Bunチームは社内Discordでclaude Codeを活用し、バグ修正のPR作成、テスト作成、レビューコメントへの対応まで自動化しています。
これは「AIがAIのインフラを改善する」という、新しい開発パラダイムの象徴と言えるでしょう。
今後の展望:AIコーディングの未来
ブラウザエンジンとの類似性
Jarred Sumnerは、今後のBunとAnthropicの関係を以下のように例えています。
- Google Chrome と V8
- Safari と JavaScriptCore
- Firefox と SpiderMonkey
ただし、これらよりも独立性が高いとのこと。Bunは引き続き汎用JavaScriptランタイムとして発展しつつ、AIコーディングツールのインフラとしても最適化されていきます。
エージェント時代のインフラ層
AIコーディングツールが「クールなデモ」から「実際に使えるツール」に進化した今、インフラ層の重要性は増す一方です。
従来のJavaScriptランタイムは、人間のペースに合わせた開発ワークフロー向けに最適化されていました。しかし、AIエージェントはマシン速度で動作し、より高速な起動時間と低いリソース消費を必要とします。

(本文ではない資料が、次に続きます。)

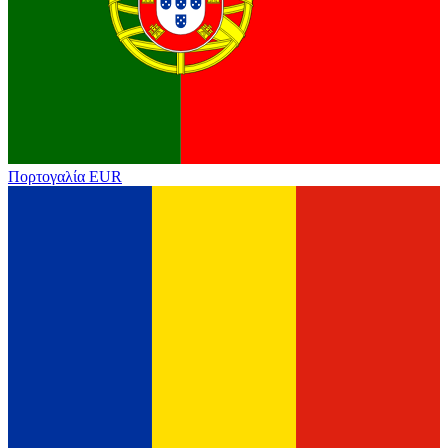
Πορτογαλία
EUR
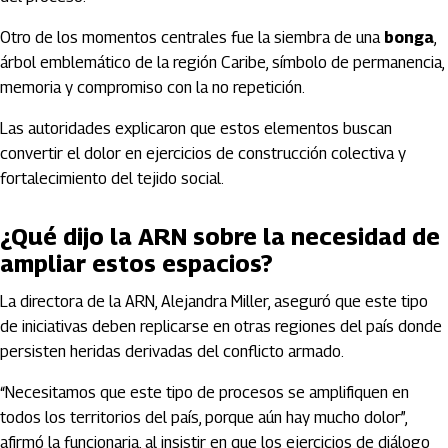
Otro de los momentos centrales fue la siembra de una
bonga
,
árbol emblemático de la región Caribe, símbolo de permanencia,
memoria y compromiso con la no repetición.
Las autoridades explicaron que estos elementos buscan
convertir el dolor en ejercicios de construcción colectiva y
fortalecimiento del tejido social.
¿Qué dijo la ARN sobre la necesidad de
ampliar estos espacios?
La directora de la ARN,
Alejandra Miller
, aseguró que este tipo
de iniciativas deben replicarse en otras regiones del país donde
persisten heridas derivadas del conflicto armado.
“Necesitamos que este tipo de procesos se amplifiquen en
todos los territorios del país, porque aún hay mucho dolor”,
afirmó la funcionaria, al insistir en que los ejercicios de diálogo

Bunの高速性・予測可能性・シングルファイル配布は、まさにこの未来に最適化された特性と言えます。
まとめ:バイブコーダーが知っておくべきポイント
AnthropicによるBun買収は、AIコーディングツール業界の大きな転換点です。
押さえておくべきポイント
- Claude Codeは6ヶ月で10億ドル規模に成長 – AIコーディングツール市場の急拡大を象徴
- BunはClaude Codeのインフラ – 「Bunが壊れればClaude Codeが壊れる」関係
- Bunはオープンソースを維持 – 安心して使い続けられる
- AIがAIのインフラを改善する時代 – Claude CodeがBunのトップコントリビューター
- Node.jsの4倍高速な起動 – AIエージェント時代に最適化された性能
- オールインワンツールキット – npm、Webpack、Babel、Jestを1つに統合
バイブコーディングを実践する開発者にとって、この買収は追い風です。Claude Codeの性能向上、Bunの開発加速、そしてAIコーディングツール全体のエコシステム強化が期待できます。
今後もClaude CodeとBunの動向から目が離せません。